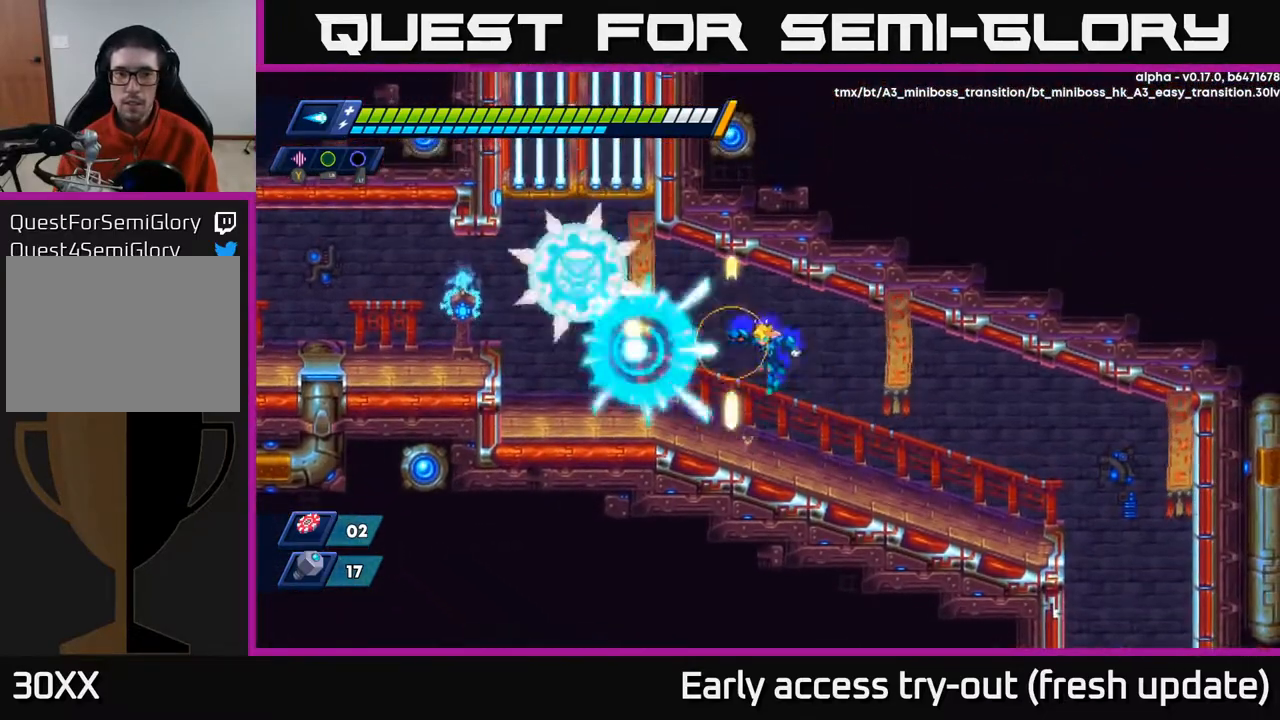
{"buttons": ["X"], "left_stick": "center", "right_stick": "center", "events": [[67, "X", "down"], [150, "X", "up"], [183, "X", "down"], [250, "X", "up"], [317, "X", "down"], [367, "X", "up"], [467, "X", "down"]]}
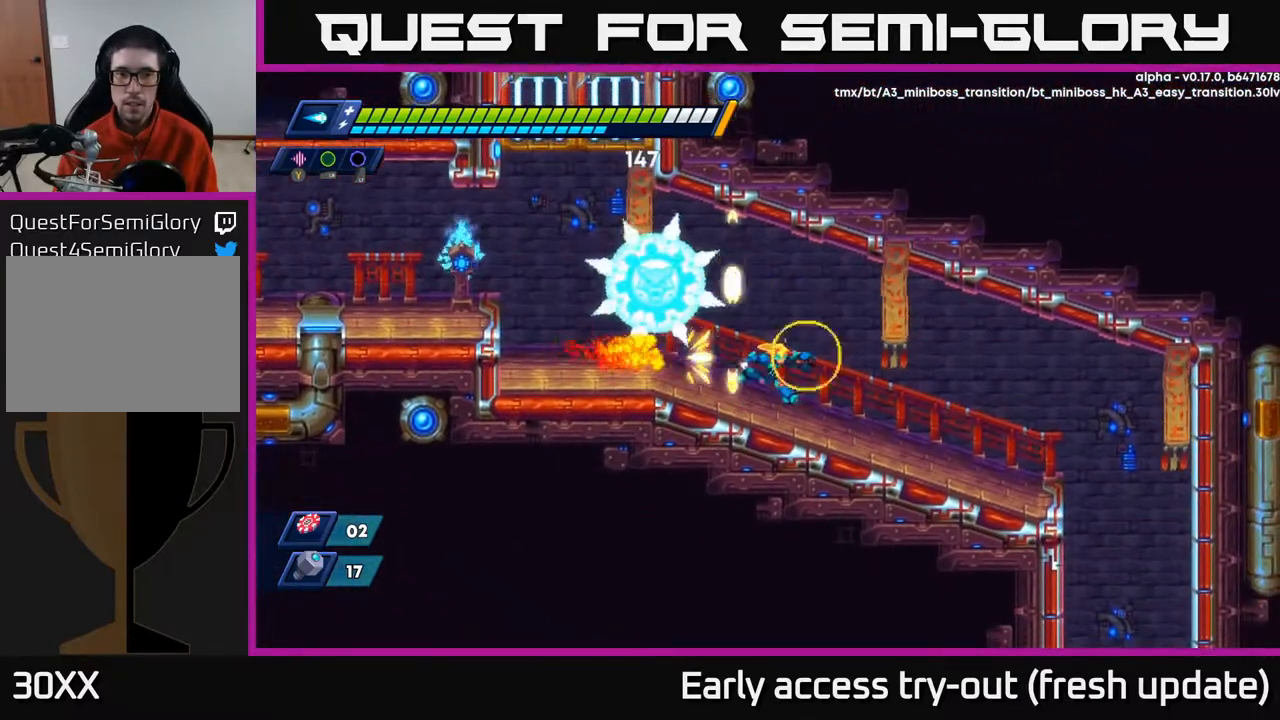
{"buttons": ["DPAD_RIGHT"], "left_stick": "center", "right_stick": "center", "events": [[17, "X", "up"], [50, "DPAD_RIGHT", "down"], [83, "X", "down"], [167, "X", "up"], [217, "DPAD_RIGHT", "up"], [250, "X", "down"], [300, "X", "up"], [367, "DPAD_RIGHT", "down"], [400, "X", "down"], [467, "X", "up"]]}
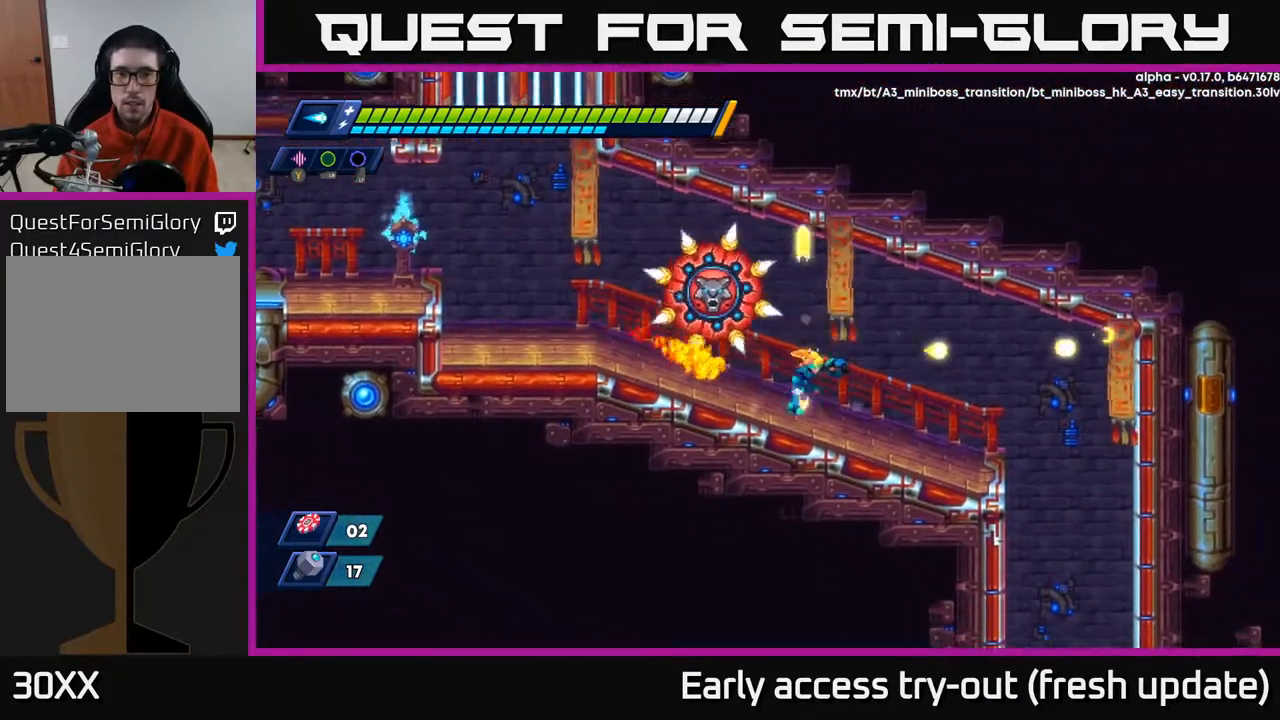
{"buttons": ["R2", "DPAD_RIGHT"], "left_stick": "center", "right_stick": "center", "events": [[83, "X", "down"], [150, "X", "up"], [283, "R2", "down"]]}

★ ★ ★ ★ ★ ★ ★

* [EXERCISE DESCRIPTION]
Reproduce the whole listing exactly, but not the images in it.

* [EXERCISE OUTPUT]
{"buttons": ["X"], "left_stick": "center", "right_stick": "center", "events": [[67, "X", "down"], [150, "X", "up"], [183, "X", "down"], [250, "X", "up"], [317, "X", "down"], [367, "X", "up"], [467, "X", "down"]]}
{"buttons": ["DPAD_RIGHT"], "left_stick": "center", "right_stick": "center", "events": [[17, "X", "up"], [50, "DPAD_RIGHT", "down"], [83, "X", "down"], [167, "X", "up"], [217, "DPAD_RIGHT", "up"], [250, "X", "down"], [300, "X", "up"], [367, "DPAD_RIGHT", "down"], [400, "X", "down"], [467, "X", "up"]]}
{"buttons": ["R2", "DPAD_RIGHT"], "left_stick": "center", "right_stick": "center", "events": [[83, "X", "down"], [150, "X", "up"], [283, "R2", "down"]]}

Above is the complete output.